To me it's common sense to take whatever precautions necessary when working with anything that's potentially dangerous. Caustic substances or electricity. I also use old school solder with lead in it. 

If you're scared, stay home.


----------



## T-Bart (Jun 24, 2011)

Pretty sure HCL and copper produces cuperous chloride AKA BFRC (Big Friggin Red Cloud) 

I would go with a little emory paper or a dremel and save the acids for another trip.


----------



## Fredman (Dec 2, 2008)

Big friggin red cloud... :blink::blink: I didn't say you should go swimming in it. 

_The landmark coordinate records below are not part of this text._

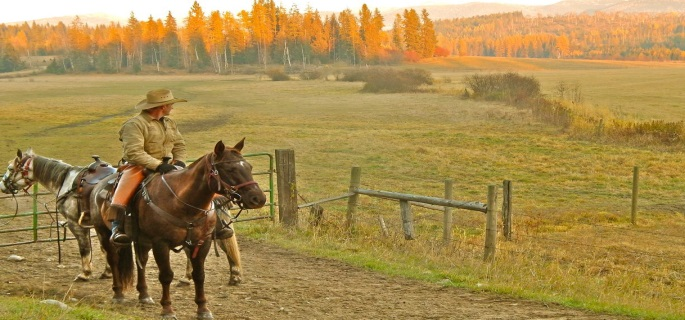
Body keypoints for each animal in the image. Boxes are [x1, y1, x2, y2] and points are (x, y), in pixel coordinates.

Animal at [89, 139, 264, 318]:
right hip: (104, 234)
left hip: (142, 240)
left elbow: (199, 275)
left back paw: (144, 295)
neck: (181, 202)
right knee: (113, 260)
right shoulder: (160, 243)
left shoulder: (202, 242)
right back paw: (118, 294)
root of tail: (98, 186)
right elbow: (166, 275)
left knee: (141, 262)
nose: (258, 198)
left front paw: (203, 309)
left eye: (249, 167)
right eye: (230, 169)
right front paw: (167, 310)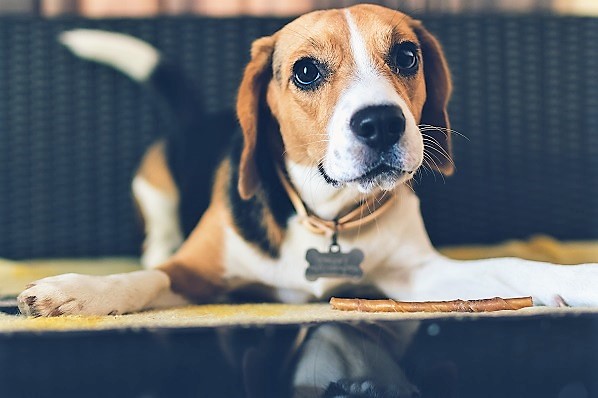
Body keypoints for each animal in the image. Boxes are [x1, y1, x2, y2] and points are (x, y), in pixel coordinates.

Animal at [16, 2, 598, 314]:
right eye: (305, 71)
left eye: (407, 55)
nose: (381, 123)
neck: (326, 214)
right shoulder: (194, 270)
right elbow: (147, 279)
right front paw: (78, 292)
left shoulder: (419, 276)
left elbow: (511, 266)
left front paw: (578, 280)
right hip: (152, 185)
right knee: (157, 240)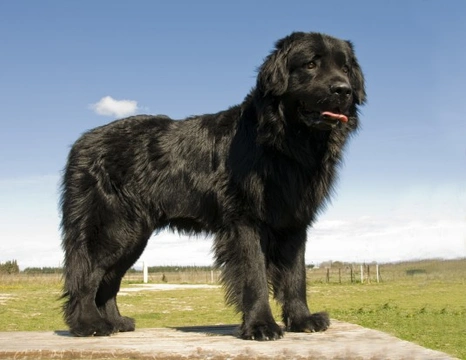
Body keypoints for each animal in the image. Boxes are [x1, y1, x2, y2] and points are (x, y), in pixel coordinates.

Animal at [61, 31, 364, 340]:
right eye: (311, 64)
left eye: (345, 68)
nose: (343, 90)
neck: (283, 142)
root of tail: (81, 143)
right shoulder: (244, 221)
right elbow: (254, 275)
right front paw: (261, 326)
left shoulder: (293, 222)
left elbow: (295, 276)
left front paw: (303, 320)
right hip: (113, 228)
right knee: (87, 275)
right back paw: (90, 325)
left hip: (135, 236)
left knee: (109, 281)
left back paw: (116, 323)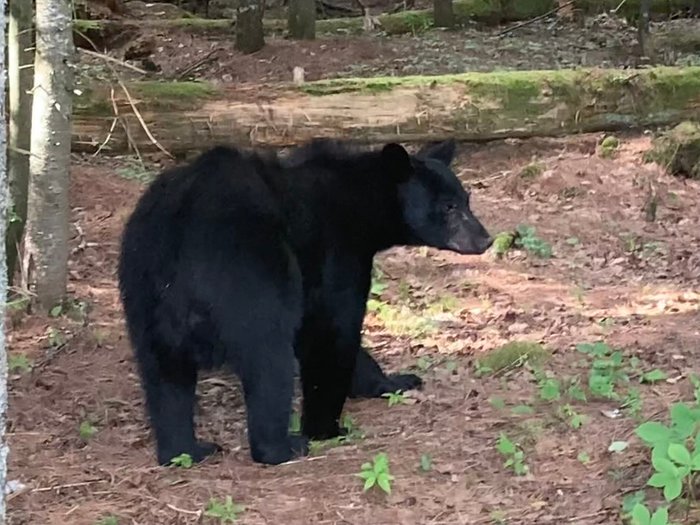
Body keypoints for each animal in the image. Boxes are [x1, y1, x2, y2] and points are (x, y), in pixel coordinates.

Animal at [117, 137, 492, 464]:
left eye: (466, 199)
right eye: (448, 206)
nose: (485, 239)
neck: (359, 205)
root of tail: (180, 230)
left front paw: (394, 381)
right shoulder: (336, 254)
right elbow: (334, 329)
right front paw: (327, 426)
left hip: (143, 288)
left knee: (164, 376)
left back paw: (185, 450)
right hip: (249, 274)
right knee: (269, 358)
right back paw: (282, 446)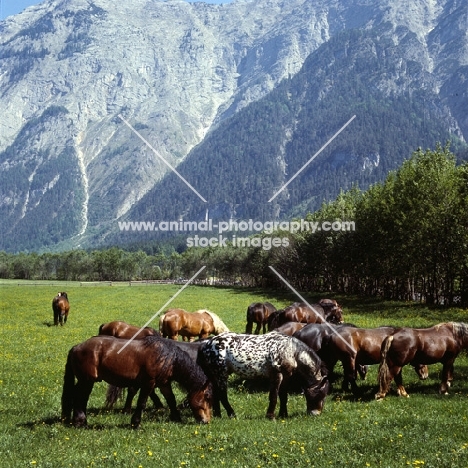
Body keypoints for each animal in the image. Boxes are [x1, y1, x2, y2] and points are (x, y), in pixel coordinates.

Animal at [60, 336, 212, 428]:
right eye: (207, 397)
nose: (207, 421)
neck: (166, 357)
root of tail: (76, 347)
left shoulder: (164, 384)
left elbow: (171, 400)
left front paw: (176, 418)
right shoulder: (149, 383)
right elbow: (141, 402)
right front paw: (135, 423)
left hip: (86, 381)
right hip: (86, 381)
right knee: (79, 398)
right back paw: (79, 422)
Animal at [197, 330, 330, 418]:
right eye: (321, 395)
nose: (316, 414)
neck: (291, 350)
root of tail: (206, 344)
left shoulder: (286, 376)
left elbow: (283, 396)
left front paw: (283, 415)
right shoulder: (277, 375)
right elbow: (274, 396)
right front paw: (270, 416)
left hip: (215, 376)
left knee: (216, 394)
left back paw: (218, 415)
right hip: (221, 375)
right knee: (222, 395)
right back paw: (232, 414)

Please, by all means do us a favor and stick with the Coke. 

What do you clean your toilet with? Probably break out your PPE for that task right?.


----------



## erics37 (May 7, 2009)

T-Bart said:


> Pretty sure HCL and copper produces cuperous chloride AKA BFRC (Big Friggin Red Cloud)


Considering that most copper patina consists of copper chlorides I think the balanced chemical equation would be something like:

Cu + 2 HCl --> CuCl2 + H2

You'd be making more green stuff plus hydrogen gas.

Sounds fun :thumbup:


----------



## wyrmrider (Jun 29, 2012)

Pure copper and HCL do not react however HCL does with the Patinas
Copper buss bars are not pure copper
so your mileage will vary
Are Patinas conductive?
What's the problem?


----------



## Fredman (Dec 2, 2008)

You guys stick with the sandpaper and the doily design on your purse. :jester::laughing:


----------



## Wag 2.0 (Sep 9, 2012)

*Cleaning*

Hey first time posting. I've PMed a lot of starters and bus duct in my time and have always found that a scotch pad and a can of no flash contact cleaner does a great job. No residue and you can even take a rag and polish it up afterwards.


----------



## walkerj (May 13, 2007)

erics37 said:


> I don't drink Coke.
> 
> I drink Barq's Root Beer. It has bite.


My stepdad is a professional photographer. 

He use to take the marketing photos for Barq's. 

He has an unlimited lifetime supply. 

When I lived there there would be flats of every flavor they had. 

It has probably been 5 years since I have had a Barq's.


----------